De manière intéressante, parmi les 5 individus mâle de la culture Yamnaya, 4 sont de l'haplogroupe du chromosome Y R1b et 1 de l'haplogroupe I2a. Ces résultats sont a rapprocher du papier de Haak dans lequel tous les individus mâle de la culture Yamnaya étaient également R1b. De plus, les 4 individus mâle de la culture Campaniforme sont également tous de l'haplogroupe R1b. Parmi les 6 individus de la culture Cordée, 4 sont R1a, 1 est R1b et 1 est R1.

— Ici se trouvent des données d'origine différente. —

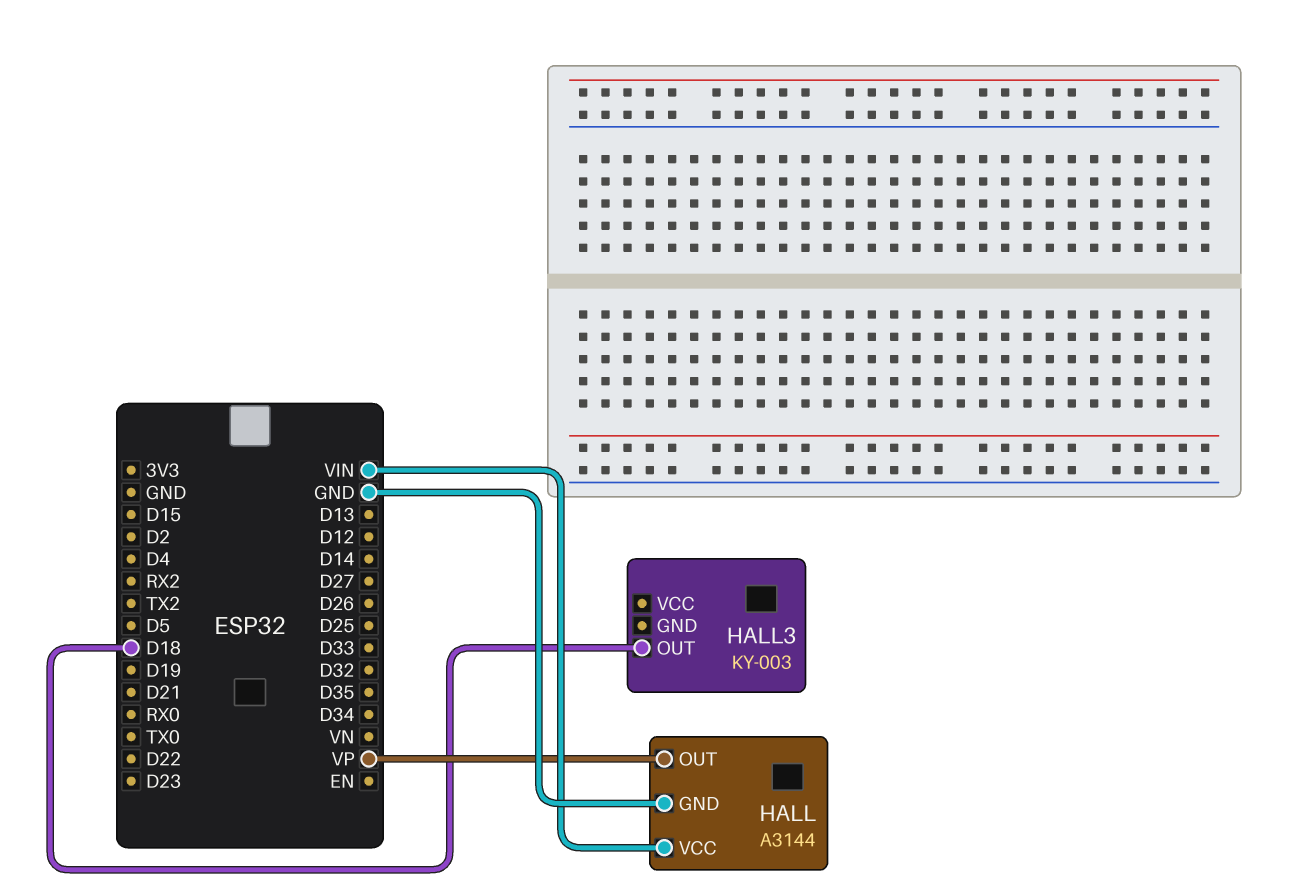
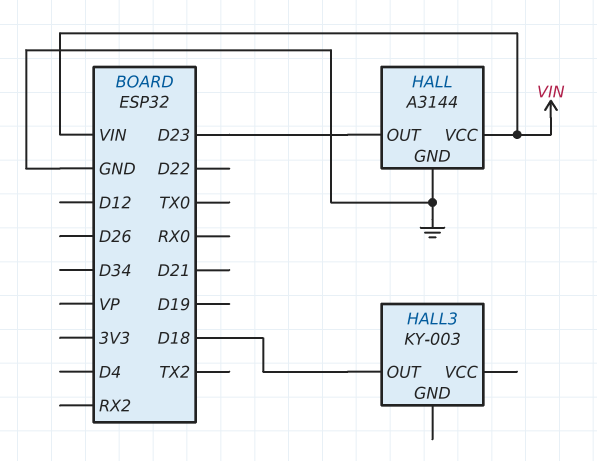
HALL pin OUT: VP -> D23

Les auteurs ont également recherché les variants génétiques assujettis à la sélection naturelle. Ainsi le variant rs1426654 associé à la couleur de la peau montre que l'allèle dérivé correspondant à la peau claire s'est généralisé pendant le Néolithique. Les individus avaient tous la peau foncée au Mésolithique, alors qu'ils avaient tous la peau claire à l'Âge du Bronze. Le variant rs12913832 associé à la couleur des yeux montre que les mésolithiques avaient presque tous les yeux bleus. A l'Âge du Bronze la couleur des yeux était partagée entre des yeux clairs et des yeux foncés. Il est intéressant de remarquer que les yeux bleus étaient absents chez les individus de la culture Yamnaya. Enfin le variant rs4988235 associé à la tolérance au lactose est très peu fréquent à l'Âge du bronze. Il est cependant le plus présent parmi les individus de la culture Yamnaya, indiquant ainsi une possible origine de ce variant dans cette culture des Steppes.